• [Extracted text]
________________________________________

# Harlequin rasbora lifespan?



## Shrimplett (Mar 21, 2013)

What's the lifespan of harlequin rasboras? I have 6 that I have had for 4 years and they show no signs of passing soon. Just wondering because I want more fish, but don't want to overstock my tank. Not trying to sound mean to my fish  Thanks.


----------



## BruceF (Aug 5, 2011)

I kept those fish for the longest time. I think they live about 6 years. Very hardy little things.


----------



## Yo-han (Oct 15, 2010)

Most tetra like fish that size get around 5-7 years old. The bigger the fish, the older they get. Some exceptions like killifish and ramirezi for example which have a way shorter life span. Most L-numbers get older.

You can always increase the lifespan by keeping the fish on cooler (within their tolerance range) temperatures. They just age slower that way (umzz.. would this work with humans too?).


----------



## TropTrea (Jan 10, 2014)

Keep in mind that the average aquarium owner gets less than 1 year average on any of his fish. But these numbers are saved deeply by the fact that the average fish sold in a pet store does not last 4 months. 

Yes the 4 to 7 range sound about right for these fish provided you know what your doing. I would not be surprised if someone even got closer to 10 years on these little fish. 

I know I have gotten 12 years out of some Cardinal Tetras which used to shock people when they saw their size. That was a low tech 105 gallon planted tank. 13" X 72" and 26" tall. Would do 20 % water changes bi-weekly with pure R.O. Water. Never added any fertilizers etc. other than the fish food.


----------

________________________________________

Saved entries

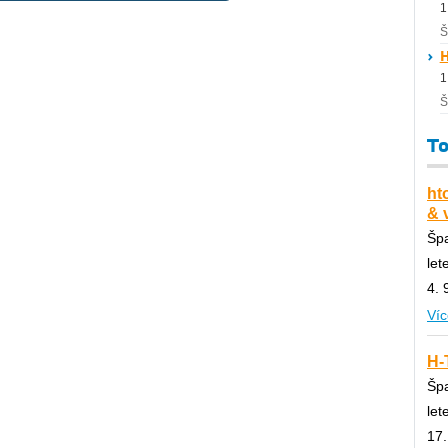
1
Š
H
1
Š
To
ht
& 
Špa
let
4. 
Víc
H-
Špa
let
17.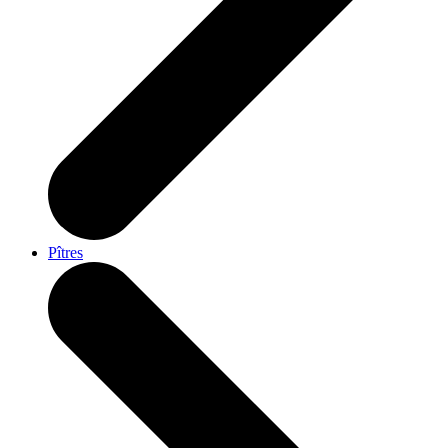
Pîtres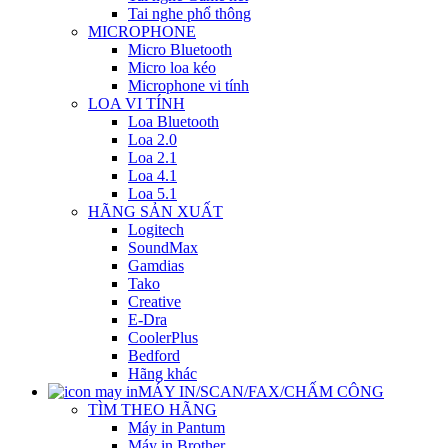
Tai nghe phổ thông
MICROPHONE
Micro Bluetooth
Micro loa kéo
Microphone vi tính
LOA VI TÍNH
Loa Bluetooth
Loa 2.0
Loa 2.1
Loa 4.1
Loa 5.1
HÃNG SẢN XUẤT
Logitech
SoundMax
Gamdias
Tako
Creative
E-Dra
CoolerPlus
Bedford
Hãng khác
MÁY IN/SCAN/FAX/CHẤM CÔNG
TÌM THEO HÃNG
Máy in Pantum
Máy in Brother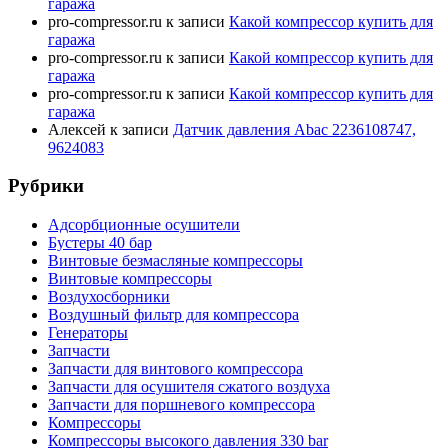
гаража
pro-compressor.ru
к записи
Какой компрессор купить для
гаража
pro-compressor.ru
к записи
Какой компрессор купить для
гаража
pro-compressor.ru
к записи
Какой компрессор купить для
гаража
Алексей
к записи
Датчик давления Abac 2236108747,
9624083
Рубрики
Адсорбционные осушители
Бустеры 40 бар
Винтовые безмасляные компрессоры
Винтовые компрессоры
Воздухосборники
Воздушный фильтр для компрессора
Генераторы
Запчасти
Запчасти для винтового компрессора
Запчасти для осушителя сжатого воздуха
Запчасти для поршневого компрессора
Компрессоры
Компрессоры высокого давления 330 bar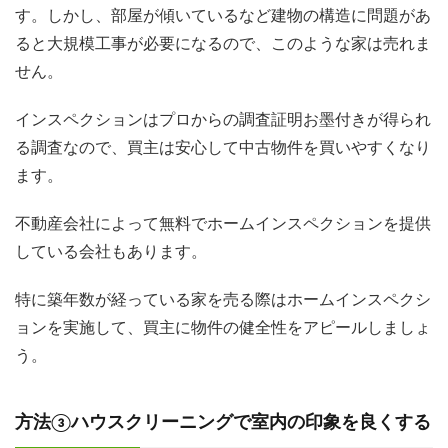
す。しかし、部屋が傾いているなど建物の構造に問題があ
ると大規模工事が必要になるので、このような家は売れま
せん。
インスペクションはプロからの調査証明お墨付きが得られ
る調査なので、買主は安心して中古物件を買いやすくなり
ます。
不動産会社によって無料でホームインスペクションを提供
している会社もあります。
特に築年数が経っている家を売る際はホームインスペクシ
ョンを実施して、買主に物件の健全性をアピールしましょ
う。
方法③ハウスクリーニングで室内の印象を良くする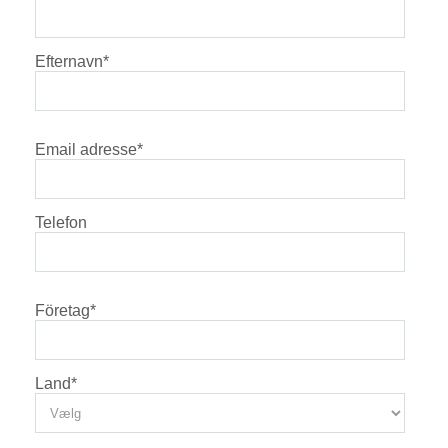
Efternavn
*
Email adresse
*
Telefon
Företag
*
Land
*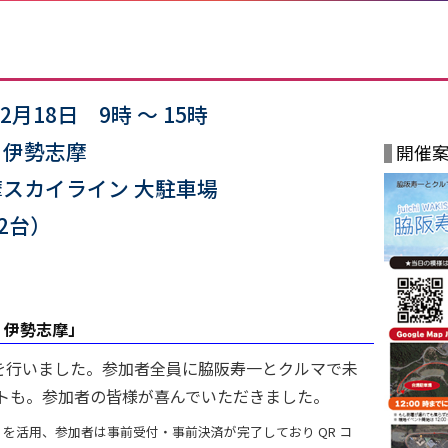
12月18日 9時 ～ 15時
 伊勢志摩
開催
スカイライン 大駐車場
72台）
駅 伊勢志摩」
を行いました。参加者全員に脇阪寿一とクルマで未
ントも。参加者の皆様が喜んでいただきました。
e」を活用、参加者は事前受付・事前決済が完了しており QR コ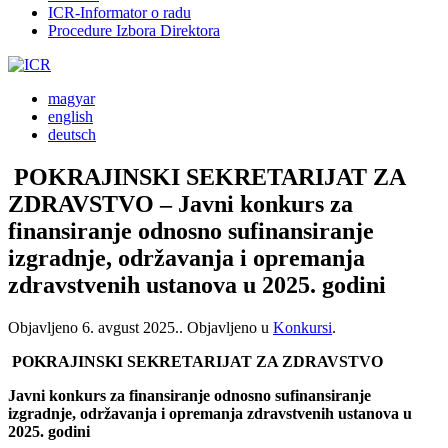
ICR-Informator o radu
Procedure Izbora Direktora
magyar
english
deutsch
POKRAJINSKI SEKRETARIJAT ZA
ZDRAVSTVO – Javni konkurs za
finansiranje odnosno sufinansiranje
izgradnje, održavanja i opremanja
zdravstvenih ustanova u 2025. godini
Objavljeno
6. avgust 2025.
. Objavljeno u
Konkursi
.
POKRAJINSKI SEKRETARIJAT ZA ZDRAVSTVO
Javni konkurs za finansiranje odnosno sufinansiranje
izgradnje, održavanja i opremanja zdravstvenih ustanova u
2025. godini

________________________________________

• [Task set]
1. In the rasbora lifespan thread, how many harlequin rasboras does Shrimplett have, and for how long have they been kept?
2. Please copy word for word the passage of the rasbora lifespan thread that opens with the words containing "## Yo-han (Oct" and closes with "(Jan 10, 2014)".

• [Responses to the exercise]
1. Six, kept for four years.

2.
## Yo-han (Oct 15, 2010)

Most tetra like fish that size get around 5-7 years old. The bigger the fish, the older they get. Some exceptions like killifish and ramirezi for example which have a way shorter life span. Most L-numbers get older.

You can always increase the lifespan by keeping the fish on cooler (within their tolerance range) temperatures. They just age slower that way (umzz.. would this work with humans too?).


----------



## TropTrea (Jan 10, 2014)